When I started my PhD I was lucky to already have a few papers published from when I was working as a full-time RA. Granted, I was nth author on most of those papers (where n > 1), but I was first author on one of them.

That was totally cool. I had an idea, tried it out, and it worked! I wrote a really short paper and got it published! The whole process was easy, but it skewed my idea of what scientific publishing was like.

You see, I really care about my thesis research... it's not a side project or a neat data analysis idea. It matters to me. And now that my papers are starting to get rejected I've come to realize that I need to rethink my notion of "finished".

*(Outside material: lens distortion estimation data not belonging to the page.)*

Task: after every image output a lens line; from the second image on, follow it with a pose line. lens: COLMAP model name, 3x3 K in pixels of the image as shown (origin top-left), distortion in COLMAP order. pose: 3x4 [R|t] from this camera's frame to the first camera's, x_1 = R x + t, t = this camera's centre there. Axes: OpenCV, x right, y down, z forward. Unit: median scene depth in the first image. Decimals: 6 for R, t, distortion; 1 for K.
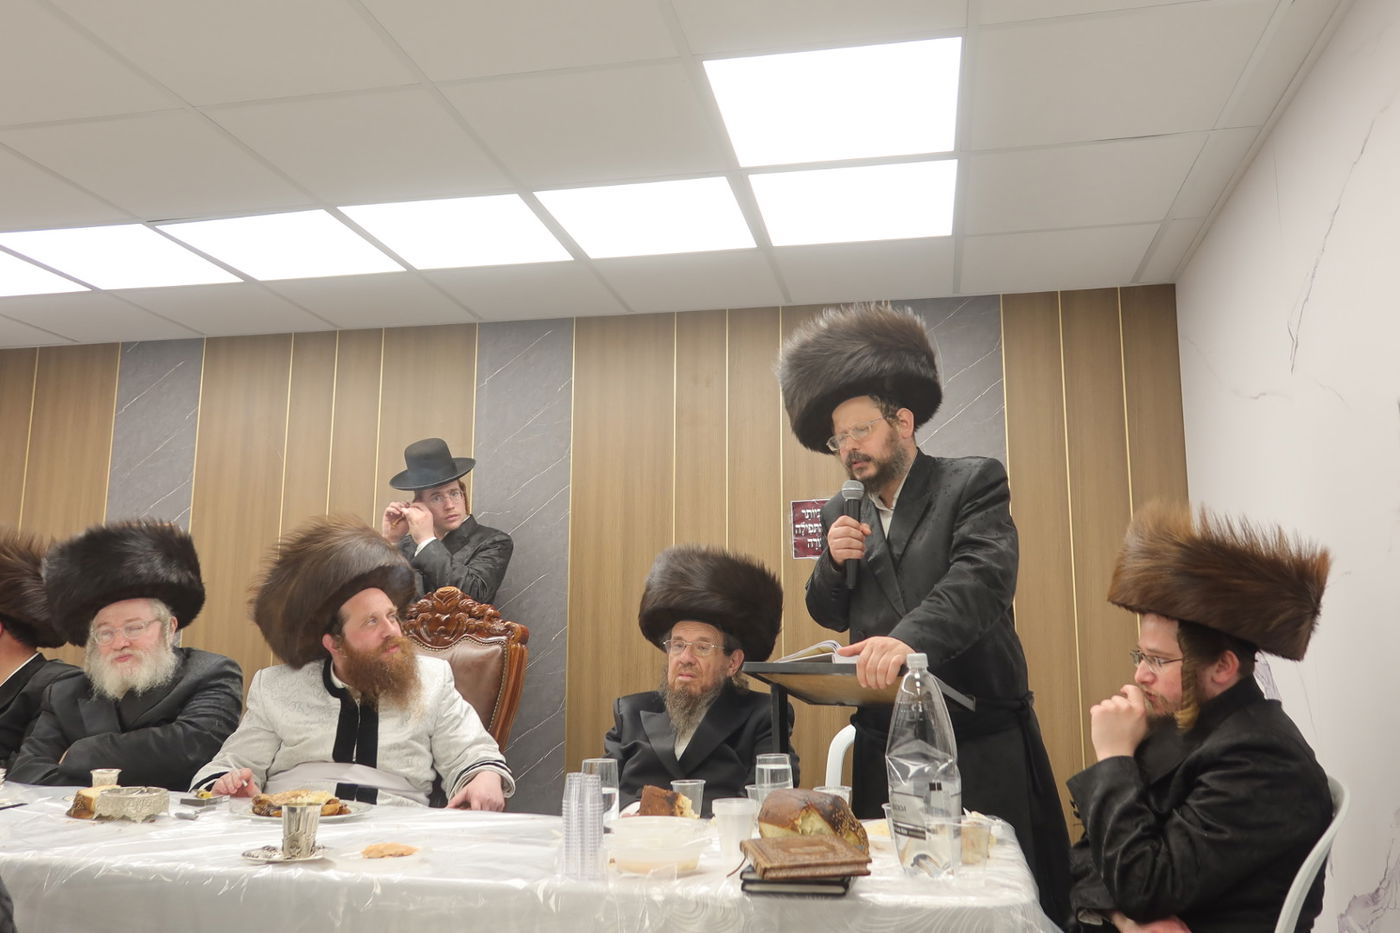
lens RADIAL K [[1129.9, 0, 700.0], [0, 1129.9, 466.5], [0, 0, 1]] dist [-0.000062, 0.005032]
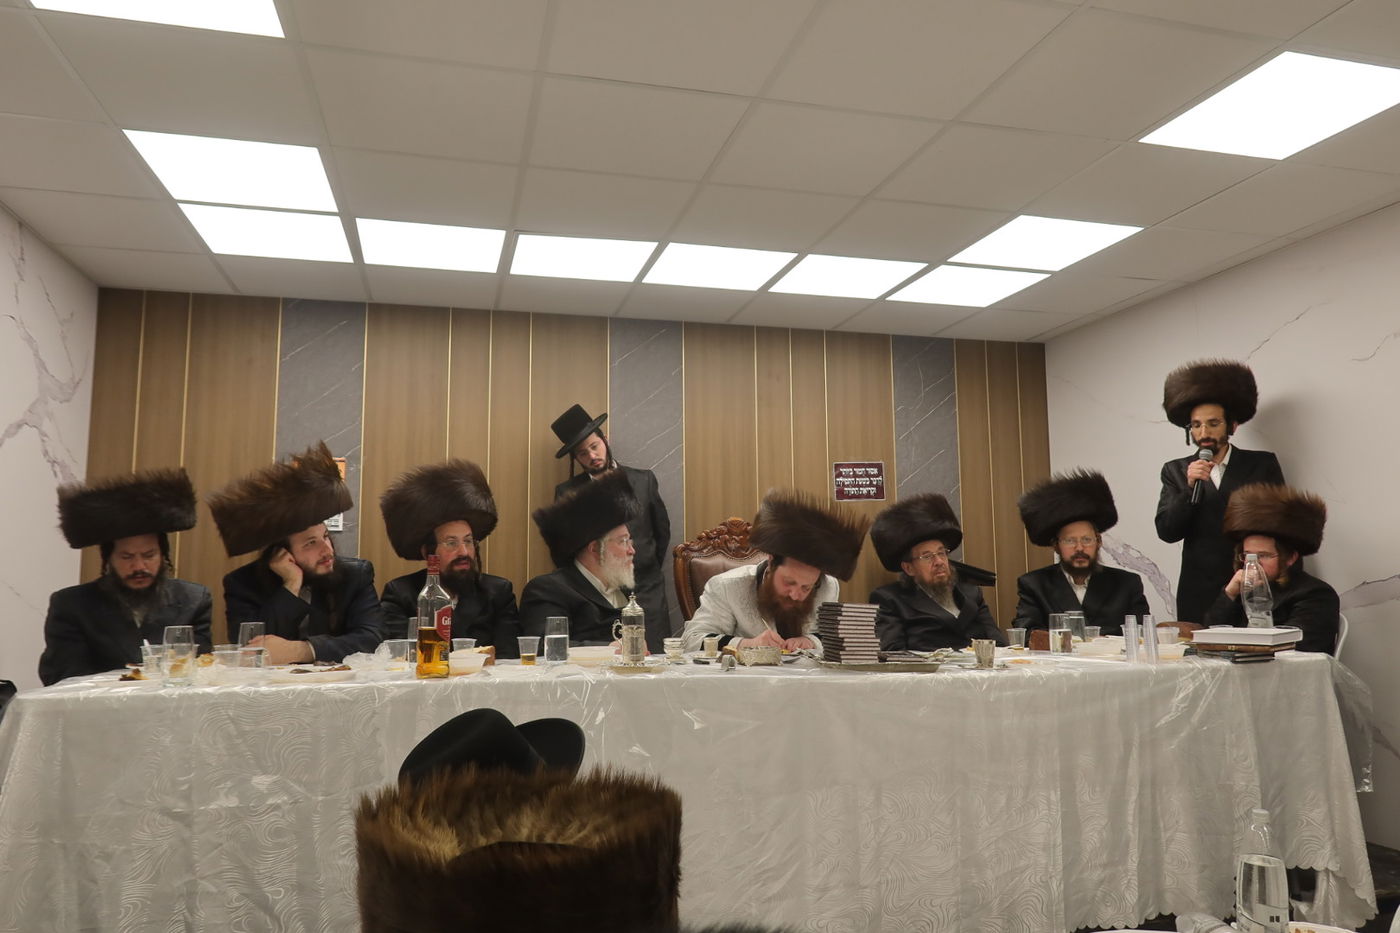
lens RADIAL K [[962.5, 0, 700.0], [0, 962.5, 466.5], [0, 0, 1]] dist [-0.026518, -0.001154]
pose [[0.898764, 0.037614, 0.436815, -0.796842], [-0.061219, 0.997319, 0.040081, -0.005852], [-0.434137, -0.062765, 0.898658, -0.089658]]
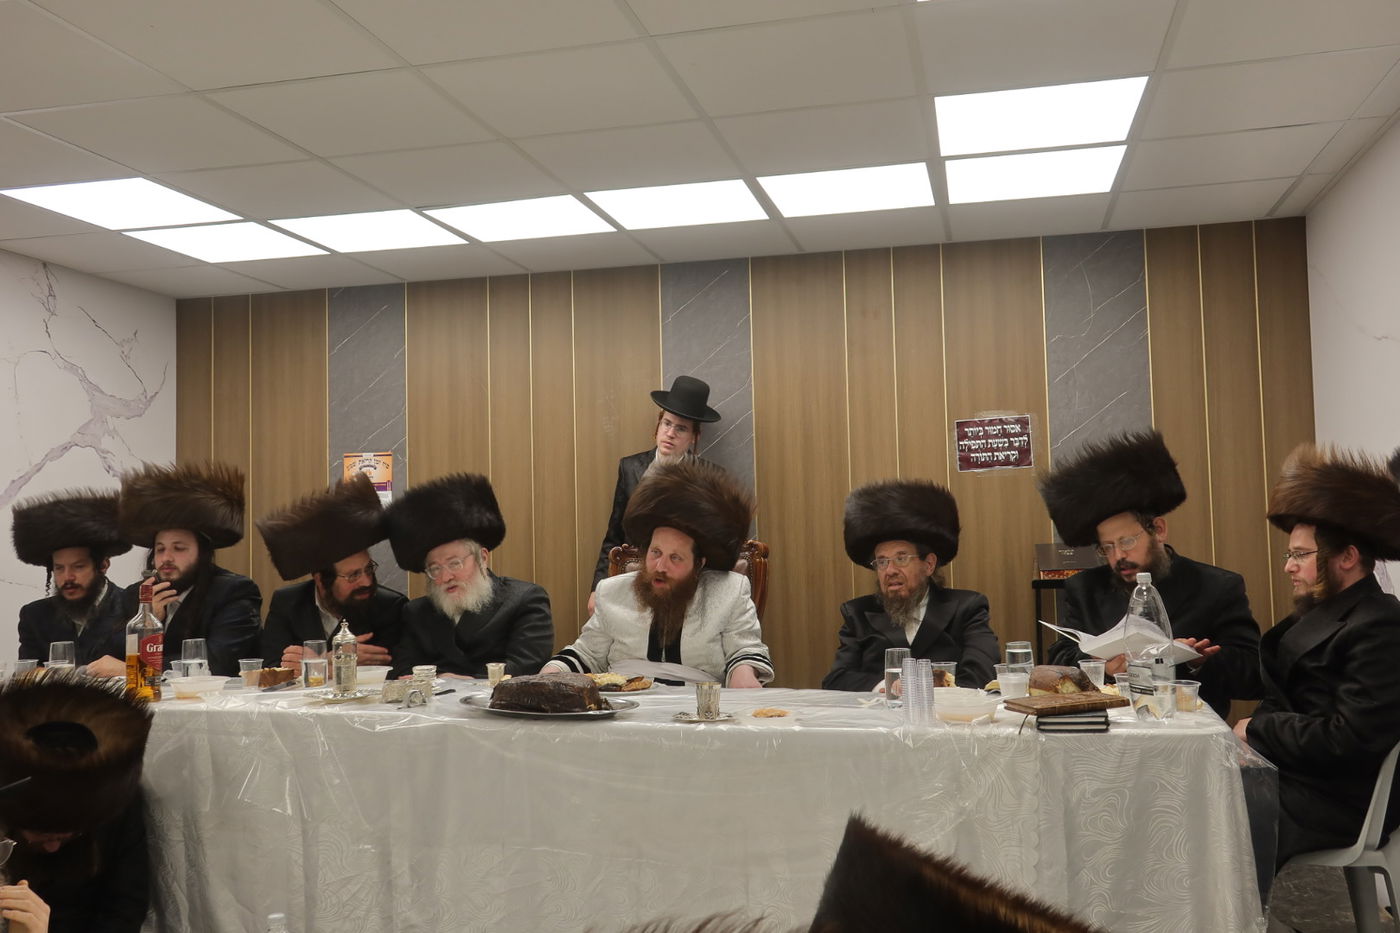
lens RADIAL K [[1251.2, 0, 700.0], [0, 1251.2, 466.5], [0, 0, 1]] dist [0.007420, -0.007575]
pose [[0.999041, -0.028703, -0.033051, -0.166951], [0.032171, 0.993448, 0.109664, -0.086492], [0.029687, -0.110622, 0.993419, -0.316415]]
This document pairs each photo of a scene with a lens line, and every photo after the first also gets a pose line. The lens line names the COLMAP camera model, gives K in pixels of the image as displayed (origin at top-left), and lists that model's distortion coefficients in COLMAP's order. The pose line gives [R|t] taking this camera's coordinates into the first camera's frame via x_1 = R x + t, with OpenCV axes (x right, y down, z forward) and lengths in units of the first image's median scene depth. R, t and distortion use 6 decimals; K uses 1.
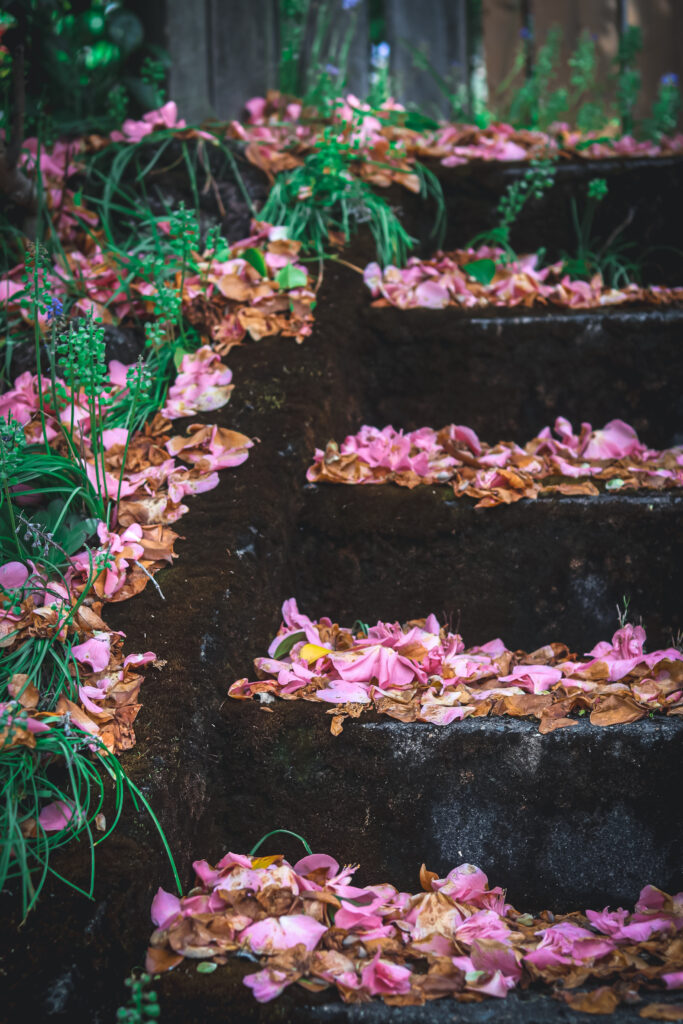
lens RADIAL K [[2526.1, 0, 341.5], [0, 2526.1, 512.0], [0, 0, 1]] dist [-0.014400, -0.043335]
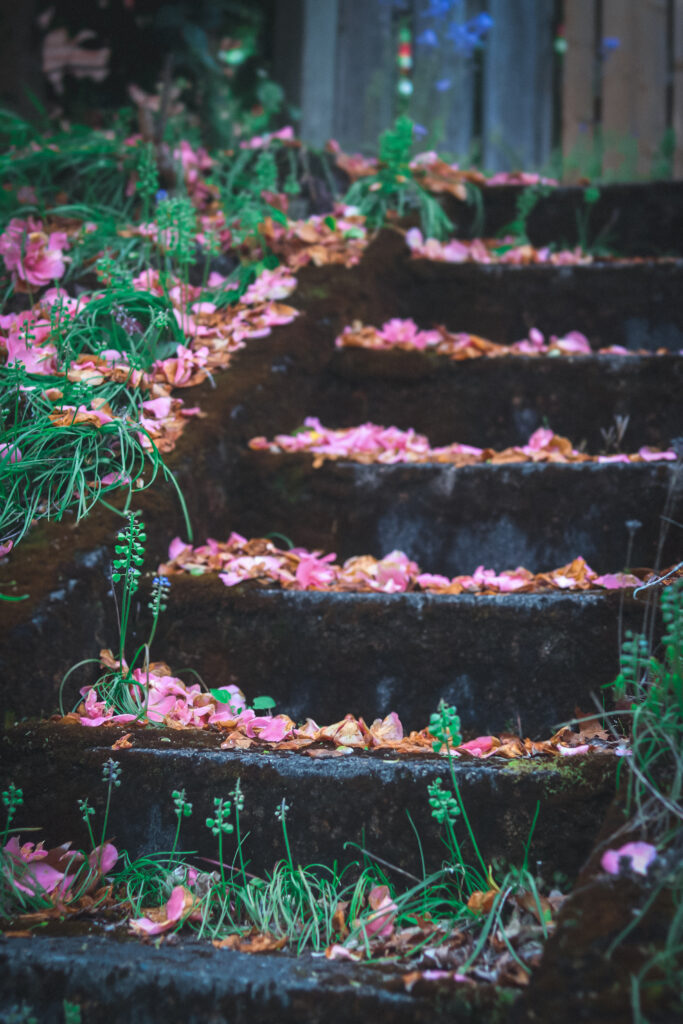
lens RADIAL K [[2526.1, 0, 341.5], [0, 2526.1, 512.0], [0, 0, 1]] dist [-0.014400, -0.043335]
pose [[0.990124, 0.061035, -0.126211, 0.175473], [-0.080430, 0.984668, -0.154789, 0.302073], [0.114829, 0.163412, 0.979852, -0.360058]]
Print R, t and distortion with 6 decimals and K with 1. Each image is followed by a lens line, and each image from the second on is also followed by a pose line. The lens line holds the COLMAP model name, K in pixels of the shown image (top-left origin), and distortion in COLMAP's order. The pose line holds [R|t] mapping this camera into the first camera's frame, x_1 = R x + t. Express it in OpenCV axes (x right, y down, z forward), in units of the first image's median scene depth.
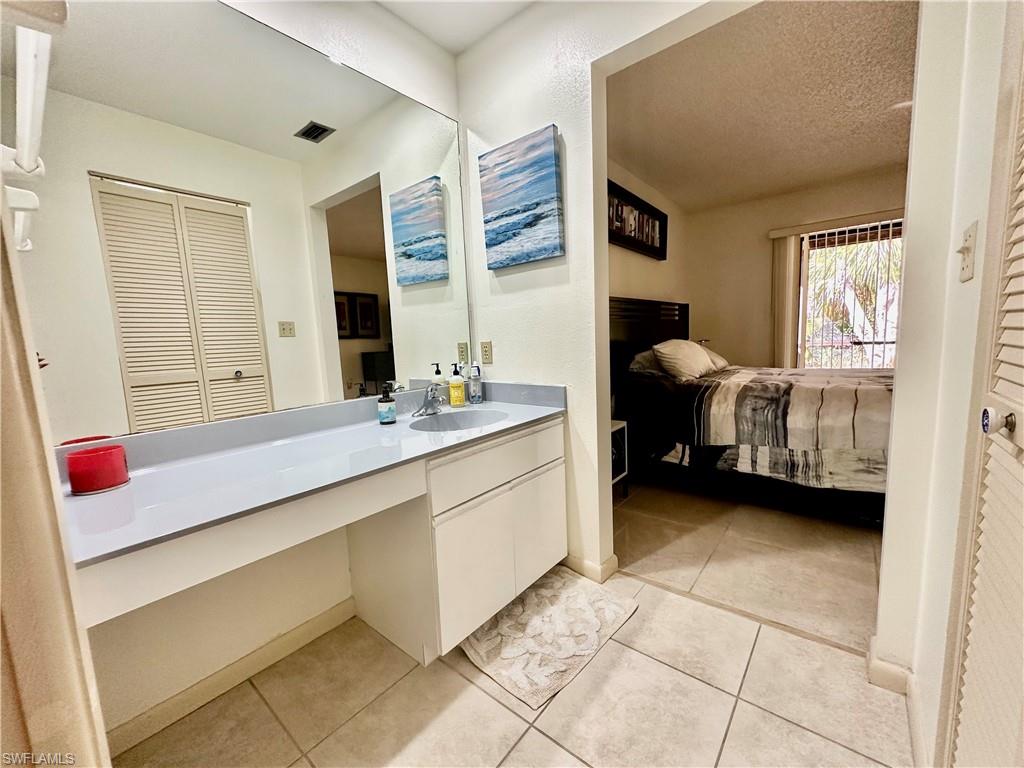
lens RADIAL K [[408.6, 0, 512.0], [0, 408.6, 384.0], [0, 0, 1]] dist [-0.001737, 0.000388]
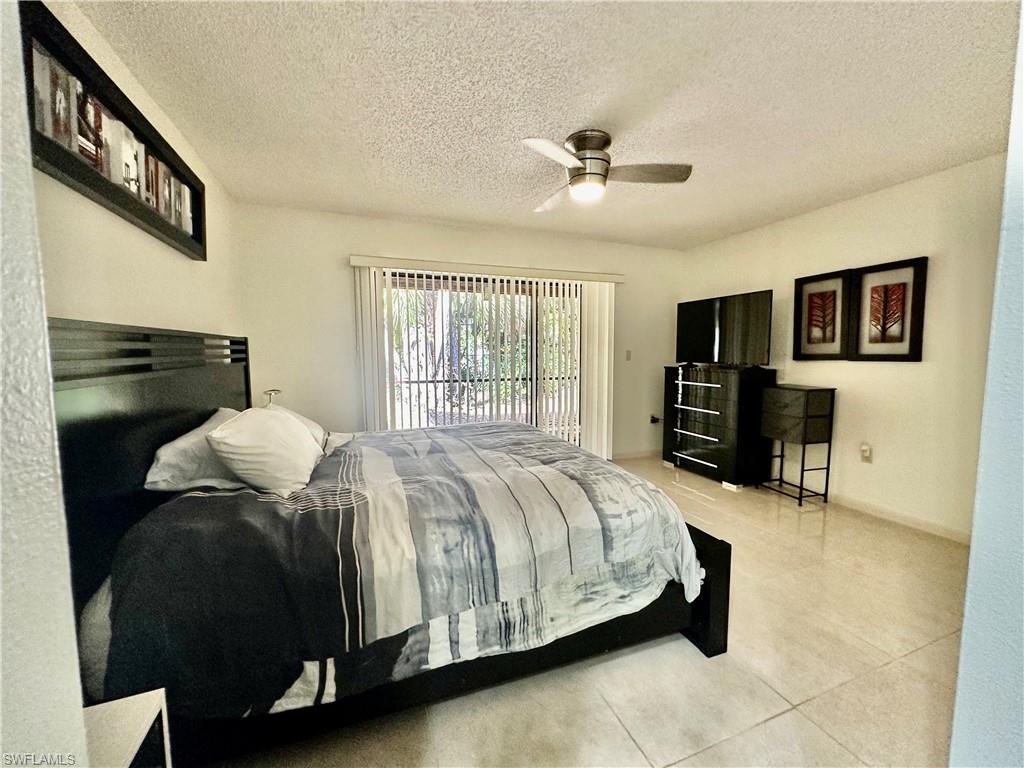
lens RADIAL K [[408.6, 0, 512.0], [0, 408.6, 384.0], [0, 0, 1]] dist [-0.001737, 0.000388]
pose [[0.495269, -0.031040, 0.868185, 0.146707], [0.084019, 0.996388, -0.012306, -0.152139], [-0.864667, 0.079039, 0.496088, 0.608438]]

When I started grad school, here's how I thought the academic scientific process worked:
  1. Have awesome idea.
  2. Do awesome research and be most excellent.
  3. Write well and present your data clearly.
  4. Send to journal.
  5. Get reviewed.
  6. Get helpful feedback from your peers.
  7. Nature paper!
 What I'm coming to realize is that it can work a bit more like this:
  1. Have awesome idea.
  2. Do awesome research and be most excellent.
  3. Write well and present your data clearly.
  4. Send to coauthors.
  5. Rewrite... and iterate...
  6. Finally send to journal.
  7. Get reviewed.
  8. Get helpful feedback from your peers.
  9. Have editor reject you anyway.
  10. WTF?
  11. Send to daughter journal after addressing reviewer's comments and reiterating with coauthors again.
  12. Don't get reviewed!?! Argh!
  13. Send to another journal.
  14. Get reviewed! Phew!
  15. Get helpful feedback from your peers.
  16. Have editor reject you anyway but leave the door open to keep your hopes up. GRR!
  17. Get a real job where you get paid more than what you'd be making if you went on unemployment and actually see a project to completion in less than a year.
Okay, I'm not actually doing step 17, but it is pretty sad that most PhD students make less than unemployment...

Anyway, my point here is that previously I thought that, as soon as I did all the "hard" work of data analysis and writing, I would be done. But there's a lot of steps after that. There is a lot of extra work that needs to be done before a project is really finished. It's very frustrating to do so much work only to have to rework it so many times.

Nevertheless, it's still amazing to me that I get paid to think and have good ideas. I keep my own hours for the most part, and I really enjoy the work I do. I really can't complain that my papers aren't getting accepted into the top scientific journals--not all my work can be that awesome--but when you put so much time into something you do want to see it succeed.

It's the waiting to hear back that's the worst, though.